### Perintah:
Tolong ketik ulang catatan di bawah ini tanpa mengubah apa pun, mulai dari baris pertama catatan sampai baris yang memuat "genus: Neomirandea", dan baris itu ikut diketik.

### Data Mentah:
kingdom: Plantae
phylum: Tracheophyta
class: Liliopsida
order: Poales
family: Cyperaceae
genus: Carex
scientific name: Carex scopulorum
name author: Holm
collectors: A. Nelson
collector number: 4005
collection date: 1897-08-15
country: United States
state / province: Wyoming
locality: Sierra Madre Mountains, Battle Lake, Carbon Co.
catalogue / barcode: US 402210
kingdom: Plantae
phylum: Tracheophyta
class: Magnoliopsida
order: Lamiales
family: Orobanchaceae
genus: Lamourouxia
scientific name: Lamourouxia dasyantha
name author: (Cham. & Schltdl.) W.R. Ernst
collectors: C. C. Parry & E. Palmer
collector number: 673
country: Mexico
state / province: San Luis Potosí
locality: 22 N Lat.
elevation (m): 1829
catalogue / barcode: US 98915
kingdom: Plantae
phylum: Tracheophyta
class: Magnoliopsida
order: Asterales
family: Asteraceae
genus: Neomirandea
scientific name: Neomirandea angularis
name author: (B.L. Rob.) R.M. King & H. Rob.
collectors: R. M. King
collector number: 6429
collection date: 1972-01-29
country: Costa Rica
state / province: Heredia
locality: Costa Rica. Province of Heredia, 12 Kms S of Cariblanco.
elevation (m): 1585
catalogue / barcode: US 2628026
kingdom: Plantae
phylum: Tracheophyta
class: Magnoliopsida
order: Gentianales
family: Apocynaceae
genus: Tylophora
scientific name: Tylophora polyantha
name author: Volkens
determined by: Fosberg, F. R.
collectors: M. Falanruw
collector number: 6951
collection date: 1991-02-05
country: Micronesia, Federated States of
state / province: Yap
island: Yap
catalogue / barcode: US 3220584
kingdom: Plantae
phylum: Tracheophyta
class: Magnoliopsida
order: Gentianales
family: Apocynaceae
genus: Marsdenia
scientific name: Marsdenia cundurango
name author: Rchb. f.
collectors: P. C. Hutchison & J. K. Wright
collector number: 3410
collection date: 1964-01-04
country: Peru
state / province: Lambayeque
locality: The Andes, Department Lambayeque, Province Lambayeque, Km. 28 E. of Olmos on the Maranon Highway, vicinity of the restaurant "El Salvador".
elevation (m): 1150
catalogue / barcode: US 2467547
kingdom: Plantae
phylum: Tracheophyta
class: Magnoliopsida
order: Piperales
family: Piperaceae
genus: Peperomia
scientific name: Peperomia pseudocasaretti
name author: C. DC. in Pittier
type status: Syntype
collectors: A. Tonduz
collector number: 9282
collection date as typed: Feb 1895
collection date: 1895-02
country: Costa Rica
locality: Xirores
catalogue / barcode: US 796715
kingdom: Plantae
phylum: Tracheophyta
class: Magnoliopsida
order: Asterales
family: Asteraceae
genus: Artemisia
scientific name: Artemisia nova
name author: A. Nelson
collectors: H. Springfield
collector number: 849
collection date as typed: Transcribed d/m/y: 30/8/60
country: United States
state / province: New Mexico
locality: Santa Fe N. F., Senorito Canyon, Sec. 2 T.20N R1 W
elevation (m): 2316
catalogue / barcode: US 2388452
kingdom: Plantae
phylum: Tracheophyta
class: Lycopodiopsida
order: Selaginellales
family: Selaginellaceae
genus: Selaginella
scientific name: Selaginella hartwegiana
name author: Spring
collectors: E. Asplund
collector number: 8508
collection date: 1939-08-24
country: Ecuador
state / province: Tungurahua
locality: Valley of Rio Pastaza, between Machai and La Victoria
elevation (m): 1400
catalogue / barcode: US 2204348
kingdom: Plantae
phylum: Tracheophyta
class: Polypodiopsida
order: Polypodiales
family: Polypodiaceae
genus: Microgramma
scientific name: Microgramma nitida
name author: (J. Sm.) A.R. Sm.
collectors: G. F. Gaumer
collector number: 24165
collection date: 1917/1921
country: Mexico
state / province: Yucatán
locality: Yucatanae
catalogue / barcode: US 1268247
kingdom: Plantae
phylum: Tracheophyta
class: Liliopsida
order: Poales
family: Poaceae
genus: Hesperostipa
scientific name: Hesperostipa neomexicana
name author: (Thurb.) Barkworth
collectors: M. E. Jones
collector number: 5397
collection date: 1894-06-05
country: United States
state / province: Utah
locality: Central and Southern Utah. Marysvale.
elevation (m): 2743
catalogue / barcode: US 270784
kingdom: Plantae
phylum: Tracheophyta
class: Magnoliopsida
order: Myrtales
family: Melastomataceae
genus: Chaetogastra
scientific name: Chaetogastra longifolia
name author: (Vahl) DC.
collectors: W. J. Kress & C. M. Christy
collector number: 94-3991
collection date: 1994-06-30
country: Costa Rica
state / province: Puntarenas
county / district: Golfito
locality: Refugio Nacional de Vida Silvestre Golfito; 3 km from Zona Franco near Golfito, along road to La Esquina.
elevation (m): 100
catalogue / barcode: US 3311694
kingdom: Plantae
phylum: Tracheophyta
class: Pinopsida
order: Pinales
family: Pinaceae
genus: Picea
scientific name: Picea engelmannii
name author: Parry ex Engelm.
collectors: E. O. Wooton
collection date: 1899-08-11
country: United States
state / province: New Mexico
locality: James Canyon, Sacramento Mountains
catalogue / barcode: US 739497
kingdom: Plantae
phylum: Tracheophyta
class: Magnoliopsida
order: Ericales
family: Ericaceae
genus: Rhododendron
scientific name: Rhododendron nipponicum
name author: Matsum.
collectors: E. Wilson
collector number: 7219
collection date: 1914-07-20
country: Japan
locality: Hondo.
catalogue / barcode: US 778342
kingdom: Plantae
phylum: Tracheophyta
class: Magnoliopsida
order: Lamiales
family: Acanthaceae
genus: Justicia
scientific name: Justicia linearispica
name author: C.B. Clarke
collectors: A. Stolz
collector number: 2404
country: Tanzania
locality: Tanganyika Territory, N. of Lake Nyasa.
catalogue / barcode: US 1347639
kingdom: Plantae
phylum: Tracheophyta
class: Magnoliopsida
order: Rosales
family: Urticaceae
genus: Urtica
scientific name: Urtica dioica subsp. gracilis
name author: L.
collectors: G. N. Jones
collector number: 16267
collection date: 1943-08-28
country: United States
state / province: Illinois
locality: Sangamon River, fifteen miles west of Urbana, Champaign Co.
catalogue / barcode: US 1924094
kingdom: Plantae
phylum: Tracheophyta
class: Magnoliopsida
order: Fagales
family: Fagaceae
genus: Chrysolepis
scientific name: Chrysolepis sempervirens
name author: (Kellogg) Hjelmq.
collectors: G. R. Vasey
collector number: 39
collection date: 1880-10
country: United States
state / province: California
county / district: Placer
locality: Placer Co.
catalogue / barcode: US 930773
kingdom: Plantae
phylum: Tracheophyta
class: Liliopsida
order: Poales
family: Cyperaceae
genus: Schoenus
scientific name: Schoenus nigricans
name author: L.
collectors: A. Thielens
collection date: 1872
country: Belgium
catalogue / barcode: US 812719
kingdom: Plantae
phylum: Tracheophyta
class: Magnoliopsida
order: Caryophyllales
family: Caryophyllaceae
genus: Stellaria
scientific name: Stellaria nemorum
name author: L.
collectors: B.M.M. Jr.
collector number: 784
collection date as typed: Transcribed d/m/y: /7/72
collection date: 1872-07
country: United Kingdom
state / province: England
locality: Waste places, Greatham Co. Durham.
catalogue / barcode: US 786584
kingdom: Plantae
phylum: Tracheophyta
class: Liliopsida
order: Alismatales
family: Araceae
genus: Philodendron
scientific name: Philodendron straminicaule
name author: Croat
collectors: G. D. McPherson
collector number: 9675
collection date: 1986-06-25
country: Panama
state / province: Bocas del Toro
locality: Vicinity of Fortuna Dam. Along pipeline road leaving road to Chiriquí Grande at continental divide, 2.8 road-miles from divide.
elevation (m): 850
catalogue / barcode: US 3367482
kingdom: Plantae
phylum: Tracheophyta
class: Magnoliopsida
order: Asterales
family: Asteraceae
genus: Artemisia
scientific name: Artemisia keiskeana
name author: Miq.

### Jawaban Tertulis:
kingdom: Plantae
phylum: Tracheophyta
class: Liliopsida
order: Poales
family: Cyperaceae
genus: Carex
scientific name: Carex scopulorum
name author: Holm
collectors: A. Nelson
collector number: 4005
collection date: 1897-08-15
country: United States
state / province: Wyoming
locality: Sierra Madre Mountains, Battle Lake, Carbon Co.
catalogue / barcode: US 402210
kingdom: Plantae
phylum: Tracheophyta
class: Magnoliopsida
order: Lamiales
family: Orobanchaceae
genus: Lamourouxia
scientific name: Lamourouxia dasyantha
name author: (Cham. & Schltdl.) W.R. Ernst
collectors: C. C. Parry & E. Palmer
collector number: 673
country: Mexico
state / province: San Luis Potosí
locality: 22 N Lat.
elevation (m): 1829
catalogue / barcode: US 98915
kingdom: Plantae
phylum: Tracheophyta
class: Magnoliopsida
order: Asterales
family: Asteraceae
genus: Neomirandea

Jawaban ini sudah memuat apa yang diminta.